“No, no; of course not.” Glazzard spoke with unwonted animation. “You don’t know what my life is and has been. Look I must do something to make my blood circulate, or I shall furnish a case for the coroner one of these mornings. I want excitement. I have taken up one thing after another, and gone just far enough to understand that there’s no hope of reaching what I aimed at—superlative excellence; then the thing began to nauseate me. I’m like poor Jackson, the novelist, who groaned to me once that for fifteen years the reviewers had been describing his books as ‘above the average.’ In whatever I have undertaken the results were ‘above the average,’ and that’s all. This is damned poor consolation for a man with a temperament like mine!”

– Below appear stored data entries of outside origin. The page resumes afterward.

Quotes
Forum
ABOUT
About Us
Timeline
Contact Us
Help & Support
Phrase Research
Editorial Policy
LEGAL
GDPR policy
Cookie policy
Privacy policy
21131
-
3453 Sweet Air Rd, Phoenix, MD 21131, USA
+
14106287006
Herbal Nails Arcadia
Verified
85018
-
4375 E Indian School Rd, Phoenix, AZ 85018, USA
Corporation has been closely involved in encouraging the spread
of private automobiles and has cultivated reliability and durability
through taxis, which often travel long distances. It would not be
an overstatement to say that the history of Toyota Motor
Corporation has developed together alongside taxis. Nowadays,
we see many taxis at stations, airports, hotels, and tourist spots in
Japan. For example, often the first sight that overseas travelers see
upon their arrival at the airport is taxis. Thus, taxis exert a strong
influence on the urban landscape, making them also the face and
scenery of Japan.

His voice broke down. He had talked himself into a tremor, and the exhibition of feeling astonished his brother, who—as is so often the case between brothers—had never suspected what lay beneath the surface of Eustace’s dilettante life.
“I can enter into that,” said the elder, slowly. “But do you imagine that in politics you have found your real line?”

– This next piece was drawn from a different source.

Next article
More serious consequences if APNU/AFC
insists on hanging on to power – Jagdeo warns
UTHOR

“No such thing. But it offers me a chance of living for a few years. I don’t flatter myself that I could make a figure in the House of Commons; but I want to sit there, and be in the full current of existence. I had never dreamt of such a thing until Stark suggested it. But he’s a shrewd fellow, and he has guessed my need.”
“What about the financial matter?” asked William, after reflection.
“I see no insuperable difficulty. You, I understand, are in no position to help me?”
“Oh, I won’t say that,” interrupted the other. “A few hundreds will make no difference to me. I suppose you see your way for the ordinary expenses of life?”
“With care, yes. I’ve been throwing money away, but that shall stop; there’ll be no need for it when my nerves are put in tone.”
“Well, it strikes me in a comical light, but you must act as you think best. I’ll go to work for you. It’s a pity I stand so much apart, but I suppose my name is worth something. The Radicals have often tried to draw me into their camp, and of course it’s taken for granted that I am rather for than against them. By-the-bye, what is the date? Ah! that’s fortunate. To-morrow I am booked to take the chair at the Institute; a lecture—I don’t know by whom, or about what. A good opportunity for setting things astir.”
“Then you do take some part in town life?”
“Most exceptional thing. I must have refused to lecture and to chairmanize twenty times. But those fellows are persistent; they caught me in a weak moment a few days ago. I suppose you realize the kind of speechifying that would be expected of you? Are you prepared to blaze away against Beaconsfield, and all that sort of thing?”
“I’m not afraid. There are more sides to my character than you suppose.”